Riotous girls, but not riot grrl

Vancouver punks Vapid move slow and play fast

While Vancouver’s punk scene has been busying itself with monstrous, noisy releases — White Lung’s frenetic Sorry and Nu Sensae’s blistering Sundowning, both stunning records, were released within the last six months — Vapid has been less-than-quietly plugging away with its snotty, melodic interpretation of the genre. Their 2009 Deranged-released debut, Practically Dead, introduced the world to Vapid’s sound: Led by the sister duo of Katie and Caroline (who requested that we withhold their last names), theirs was an aesthetic that balanced bubblegum with gritty blasts of lunacy.

But that sound, and their female vocals, has led to a common, if lazy comparison — Vapid are frequently called Bikini Kill disciples. Which is cool, except there’s a slight problem: They don’t sound like Kathleen Hanna and co. at all. “Women plus music equals feminism in most people’s minds,” says bassist Caroline. “Which takes us back to riot grrl.”

”I think any band that has more than one girl in it is called a girl band,” adds Katie, Vapid’s lead vocalist. “And any band that has more than one girl in it — and screams from time to time — is called a riot grrl band. It’s narrow-minded, to say the least.”

Actually, when pressed for a comparison, the band doesn’t touch down anywhere close to the riot grrl hotbed of Olympia, Wash. “We might be similar to Dishrags [a seminal Vancouver first-wave punk band who appeared on the seminal Vancouver Complication]. But they wrote better songs and could play better than we can,” adds Steven, the band’s guitarist. “Post-2000s Vancouver punk drew from many punk scenes throughout history — not just the Pacific Northwest, or specifically Vancouver’s, history.”

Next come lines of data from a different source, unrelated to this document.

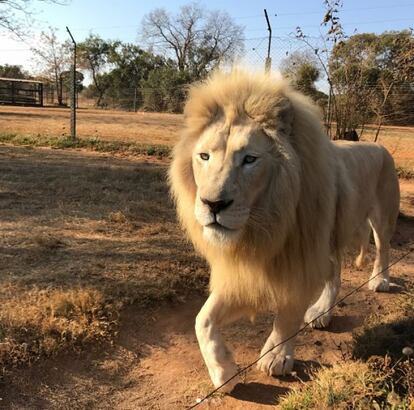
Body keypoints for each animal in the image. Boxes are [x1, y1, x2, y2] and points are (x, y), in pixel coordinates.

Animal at [168, 69, 402, 390]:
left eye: (250, 159)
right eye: (204, 157)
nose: (213, 204)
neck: (265, 224)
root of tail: (379, 146)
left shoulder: (301, 258)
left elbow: (288, 314)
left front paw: (275, 357)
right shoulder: (248, 270)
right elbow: (202, 320)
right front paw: (223, 370)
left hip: (381, 216)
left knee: (383, 249)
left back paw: (379, 280)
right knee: (335, 271)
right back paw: (322, 311)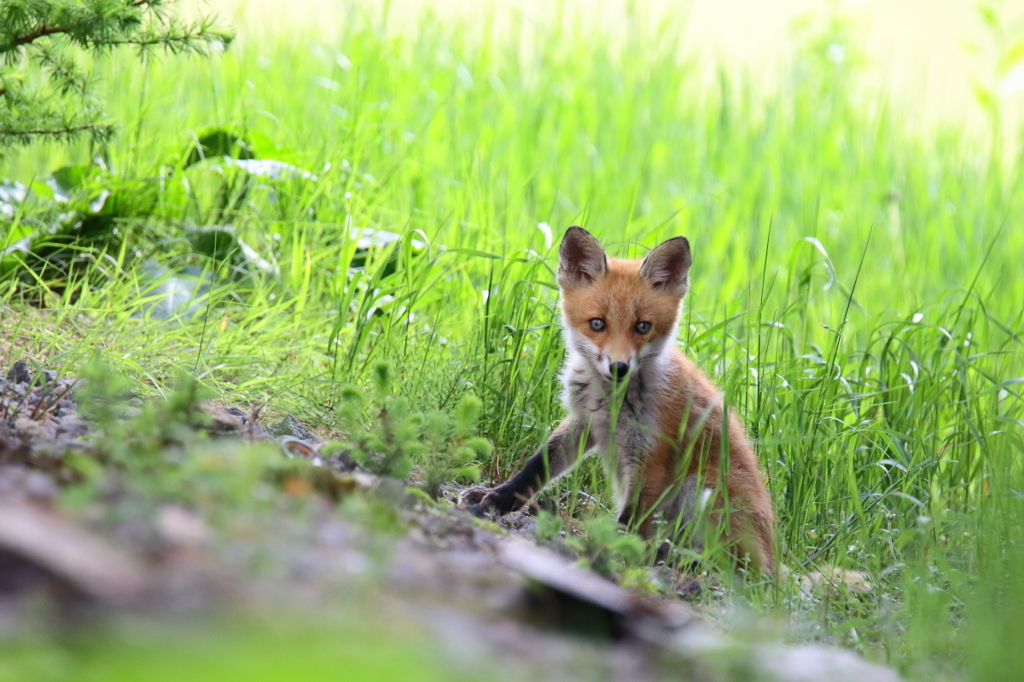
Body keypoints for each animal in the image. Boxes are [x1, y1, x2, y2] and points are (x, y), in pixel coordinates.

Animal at [458, 225, 774, 569]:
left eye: (643, 326)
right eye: (597, 323)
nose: (619, 367)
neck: (609, 403)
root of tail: (774, 566)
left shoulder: (652, 458)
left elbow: (628, 523)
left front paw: (599, 555)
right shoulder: (585, 422)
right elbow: (537, 466)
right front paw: (497, 499)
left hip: (701, 487)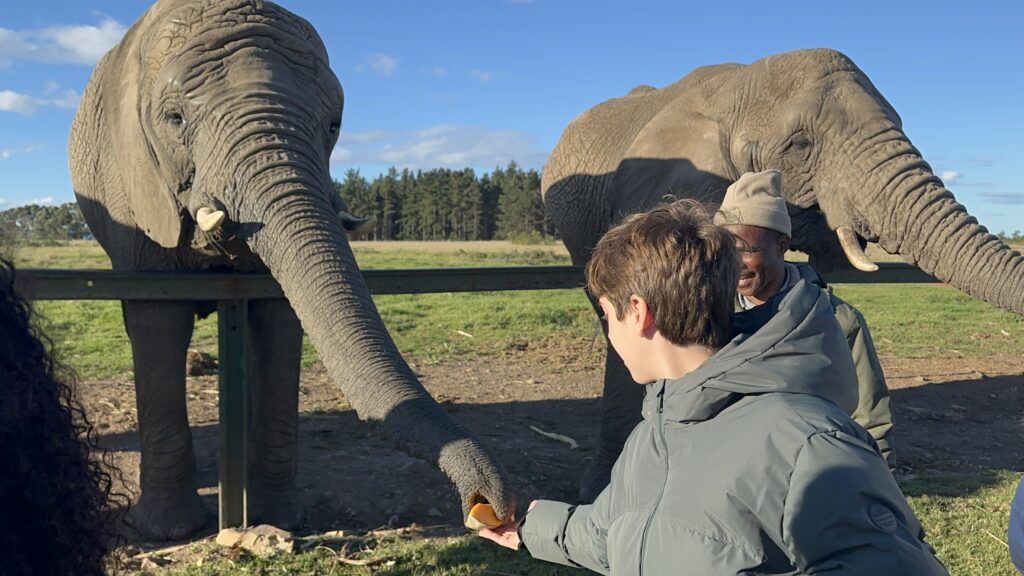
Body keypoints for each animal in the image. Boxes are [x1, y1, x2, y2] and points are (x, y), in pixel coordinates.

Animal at [69, 0, 512, 540]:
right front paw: (169, 532)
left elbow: (280, 318)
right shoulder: (132, 189)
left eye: (334, 124)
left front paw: (279, 518)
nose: (490, 505)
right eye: (174, 119)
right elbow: (159, 320)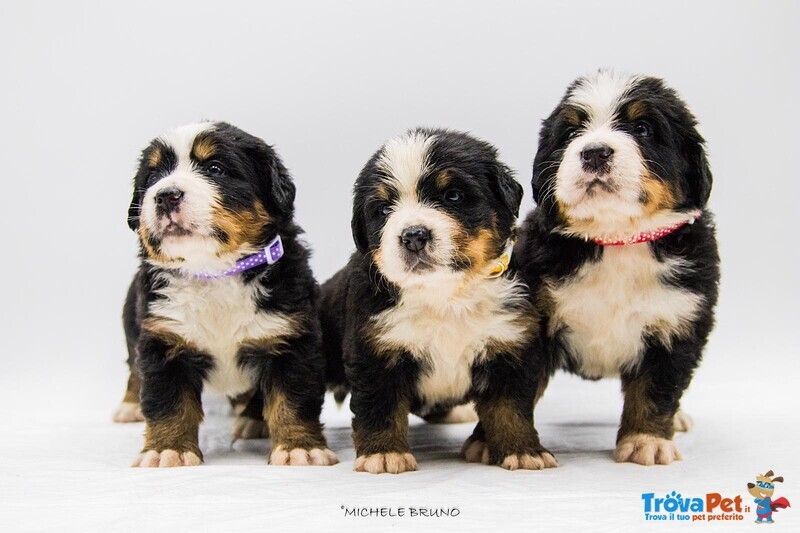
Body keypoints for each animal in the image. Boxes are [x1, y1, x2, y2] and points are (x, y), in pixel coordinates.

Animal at [114, 120, 336, 466]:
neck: (214, 272)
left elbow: (293, 400)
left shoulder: (291, 337)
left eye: (215, 168)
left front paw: (300, 448)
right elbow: (168, 402)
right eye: (152, 177)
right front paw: (168, 450)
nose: (165, 195)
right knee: (133, 367)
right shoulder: (163, 339)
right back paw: (129, 405)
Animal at [318, 129, 556, 474]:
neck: (445, 296)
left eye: (453, 196)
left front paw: (523, 451)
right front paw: (384, 454)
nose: (413, 235)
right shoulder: (374, 351)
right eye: (383, 209)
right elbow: (381, 407)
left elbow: (511, 409)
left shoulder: (509, 346)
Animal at [516, 71, 720, 466]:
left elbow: (656, 391)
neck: (617, 240)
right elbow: (517, 388)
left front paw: (646, 440)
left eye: (642, 128)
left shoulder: (678, 322)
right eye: (570, 133)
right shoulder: (536, 318)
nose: (594, 151)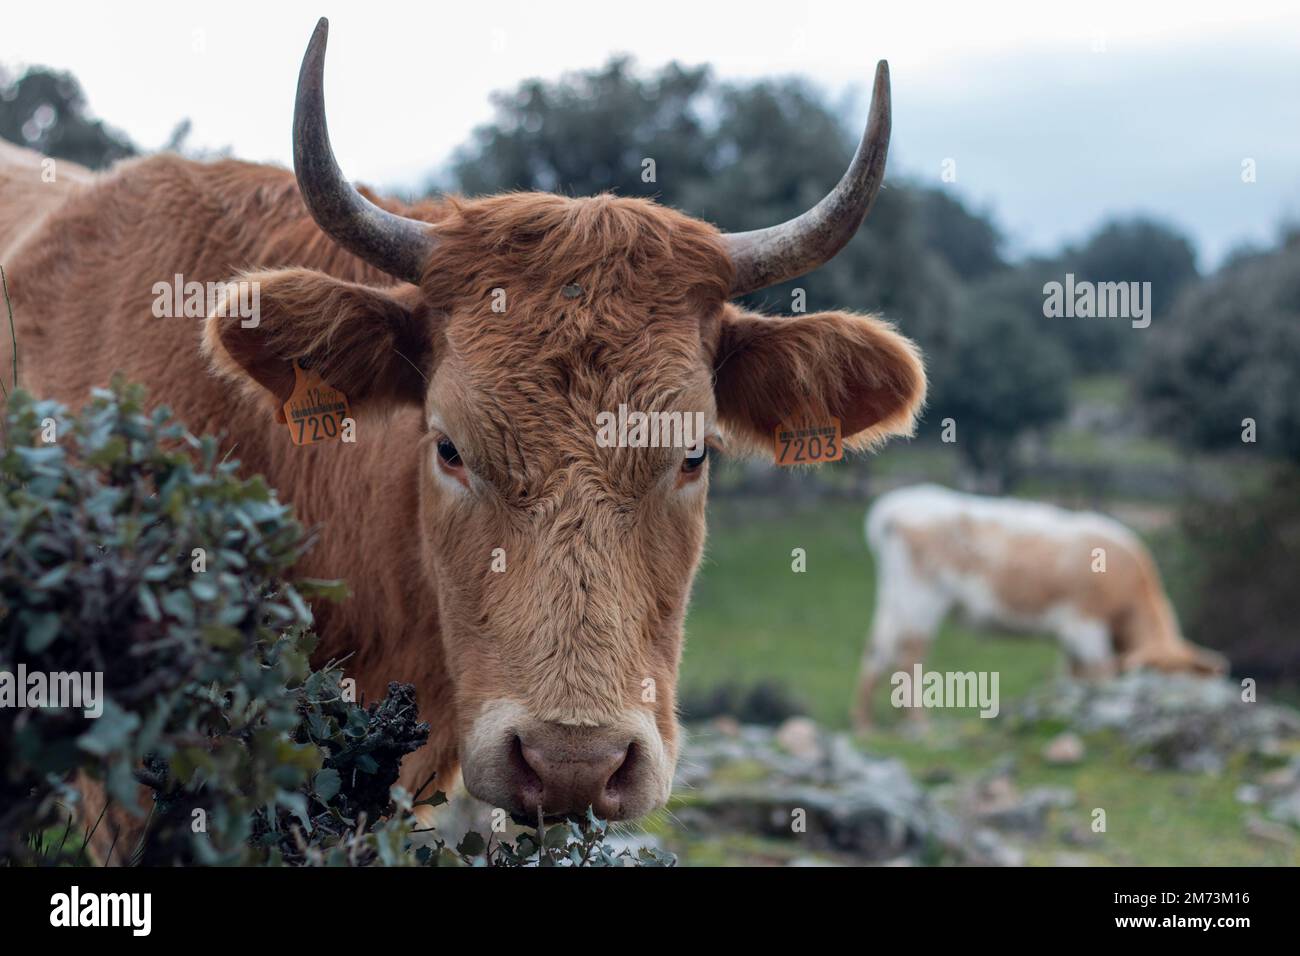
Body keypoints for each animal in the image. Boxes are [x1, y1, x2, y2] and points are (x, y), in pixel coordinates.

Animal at [852, 489, 1227, 728]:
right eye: (1151, 682)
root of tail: (895, 507)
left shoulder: (1072, 637)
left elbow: (1073, 674)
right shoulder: (1086, 625)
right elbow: (1099, 673)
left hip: (894, 596)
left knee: (876, 649)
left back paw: (865, 724)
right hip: (922, 597)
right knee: (909, 654)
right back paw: (919, 722)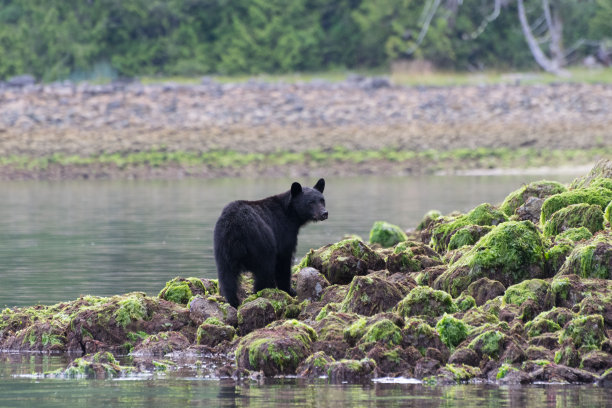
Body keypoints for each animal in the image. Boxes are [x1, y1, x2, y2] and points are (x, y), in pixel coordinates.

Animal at [215, 177, 330, 308]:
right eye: (310, 202)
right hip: (260, 241)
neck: (290, 214)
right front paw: (289, 290)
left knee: (227, 276)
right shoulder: (283, 231)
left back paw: (233, 302)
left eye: (322, 200)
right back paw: (261, 292)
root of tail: (235, 226)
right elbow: (283, 260)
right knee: (264, 268)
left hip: (223, 247)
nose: (324, 213)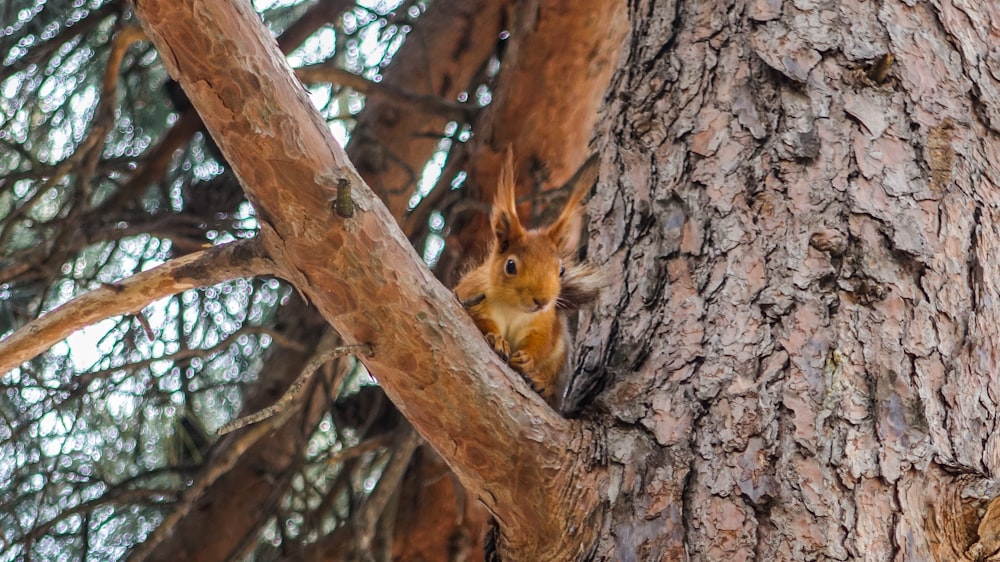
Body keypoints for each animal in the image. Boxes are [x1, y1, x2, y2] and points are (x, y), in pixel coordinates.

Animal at [456, 147, 600, 404]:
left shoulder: (545, 321)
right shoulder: (472, 294)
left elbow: (542, 343)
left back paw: (543, 385)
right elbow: (480, 320)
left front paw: (527, 358)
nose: (541, 300)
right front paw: (497, 339)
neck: (514, 310)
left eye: (561, 270)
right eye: (510, 266)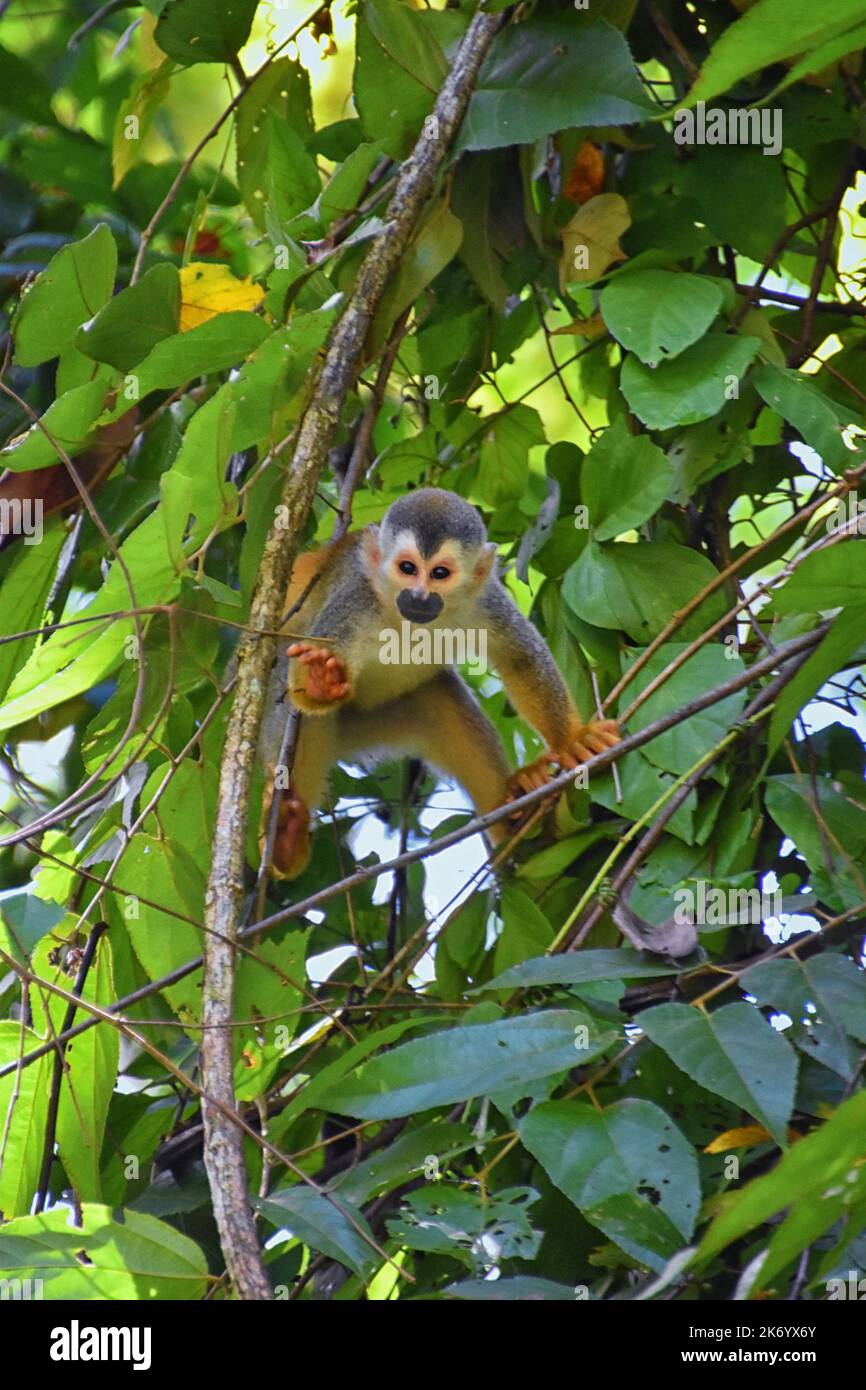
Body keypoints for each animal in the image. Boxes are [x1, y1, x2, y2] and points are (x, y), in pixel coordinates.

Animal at [260, 488, 620, 878]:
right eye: (407, 569)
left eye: (440, 573)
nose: (419, 596)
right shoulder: (355, 600)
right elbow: (303, 686)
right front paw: (319, 680)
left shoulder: (485, 600)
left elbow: (521, 659)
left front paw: (572, 742)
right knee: (296, 713)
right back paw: (286, 841)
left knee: (444, 704)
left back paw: (516, 815)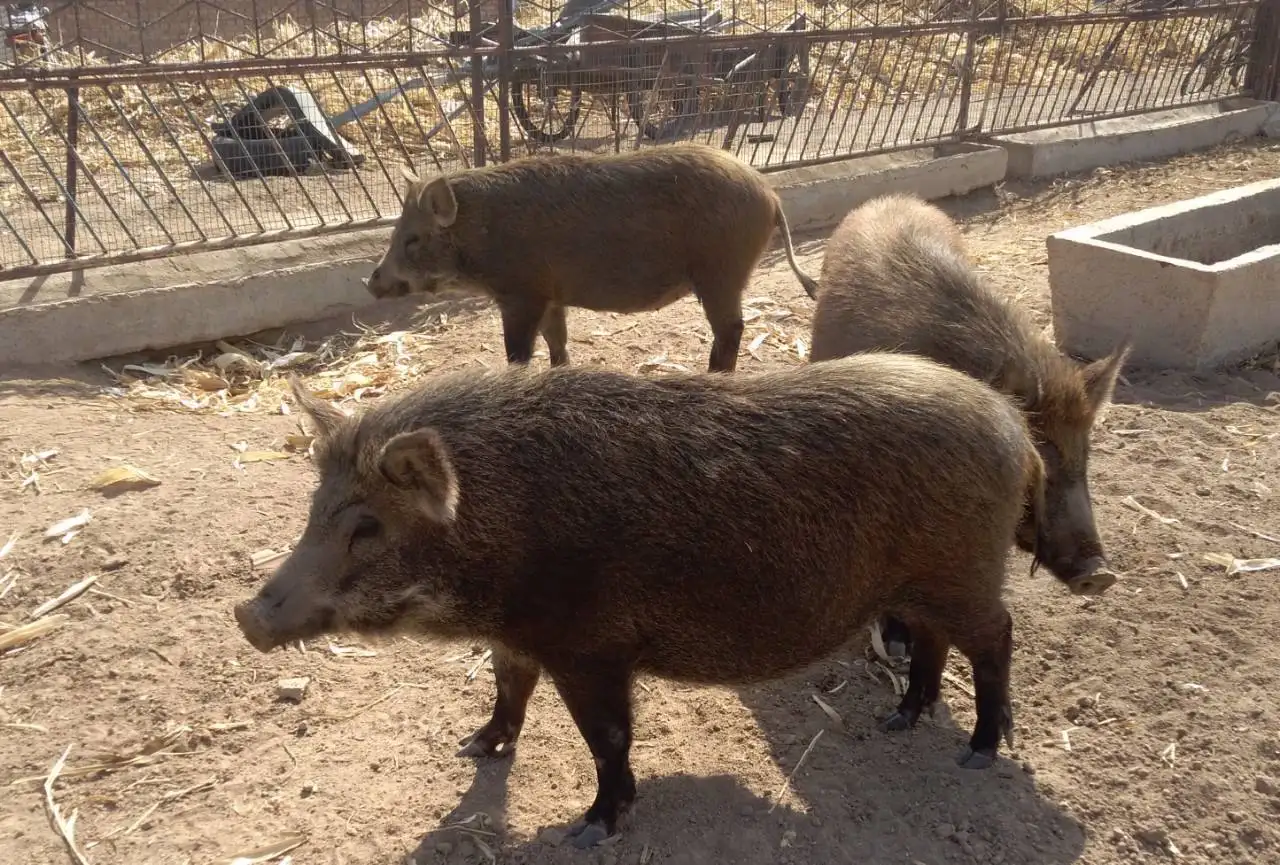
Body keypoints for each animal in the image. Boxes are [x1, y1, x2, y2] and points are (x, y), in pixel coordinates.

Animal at [235, 355, 1044, 849]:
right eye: (315, 508)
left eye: (367, 527)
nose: (247, 615)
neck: (503, 526)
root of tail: (1016, 429)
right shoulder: (519, 641)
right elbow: (507, 692)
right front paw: (475, 745)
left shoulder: (591, 651)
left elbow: (607, 739)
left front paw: (590, 830)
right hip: (925, 585)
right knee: (934, 644)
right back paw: (898, 720)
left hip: (964, 574)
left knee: (997, 637)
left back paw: (979, 752)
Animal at [366, 142, 814, 371]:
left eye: (413, 239)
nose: (371, 281)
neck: (481, 233)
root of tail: (771, 194)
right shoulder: (550, 295)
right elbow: (557, 343)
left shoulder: (521, 295)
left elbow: (517, 354)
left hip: (721, 274)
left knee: (732, 328)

And he’s right. That post-2000s Vancouver punk scene — loosely, the band’s referring to the community centred around the Emergency Room, a sketchy Vancouver east-end venue — has produced a staggering array of quality music. (Which is excellently documented on Nominal Records 2008 comp titled, predictably, Emergency Room Vol. 1.) On it, you’ll find the early, frantic work of White Lung. The formative rage of Nü Sensae. The noisy, challenging work of Defektors and Mutators. And, of course, there, too, was Vapid, contributing “Sex Stain” and “Die,” two songs which earned them considerable praise from the Maximumrocknroll crowd.

And while most of the those bands have achieved success beyond the black-and-white pages of Maximumrocknoroll — Nü Sensae, for example, are now cutting records on the ever-trendy Suicide Squeeze — Vancouver punk’s success didn’t happen overnight.

“The bands that are still around [from that era] have improved, and are starting to get more exposure now,” says Caroline. “So I guess it seems like the Vancouver thing is just starting, even though it’s not.”

”Truthfully, I think the exciting times [in the city] are over,” adds Katie. “What you’re getting now is the bands that have been doing it for years — and will never give up.”

Vapid, too, might be a band that persists — even if, by their own admission, they’re a slow-moving beast, which, at one point, took a year-long hiatus. But to their credit, its members have remained committed to Vapid’s concept, despite the many changes they’ve seen: Steven, for his part, moved to Calgary and back. (“I couldn’t imagine having winter last until May,” he adds. “It wasn’t the place for me.”) Their drummer, Ben, briefly relocated to New York. Katie, meanwhile, started a short-lived band named Debbie Tiffany with members of the Defektors. All this while, as Caroline adds, “[we weren’t] practising as much as we’d like, and spending way too much time at jobs we don’t love.”

But, they say, they’re back to writing songs — “catchier stuff,” adds Caroline — that Deranged Records has promised to release. When they’re finished, that is.

”We’re the slowest band in the history of the world,” says Katie. “Considering how much we cancel practise for things like hangovers, it’s pretty remarkable how much we’ve come up with. We’re a few songs — a.k.a. an eon — from being ready to record our next record.

“I’m kidding‚ kind of.... But it’s going to be a hit factory. At least that’s what I say to keep Nominal and Deranged interested.”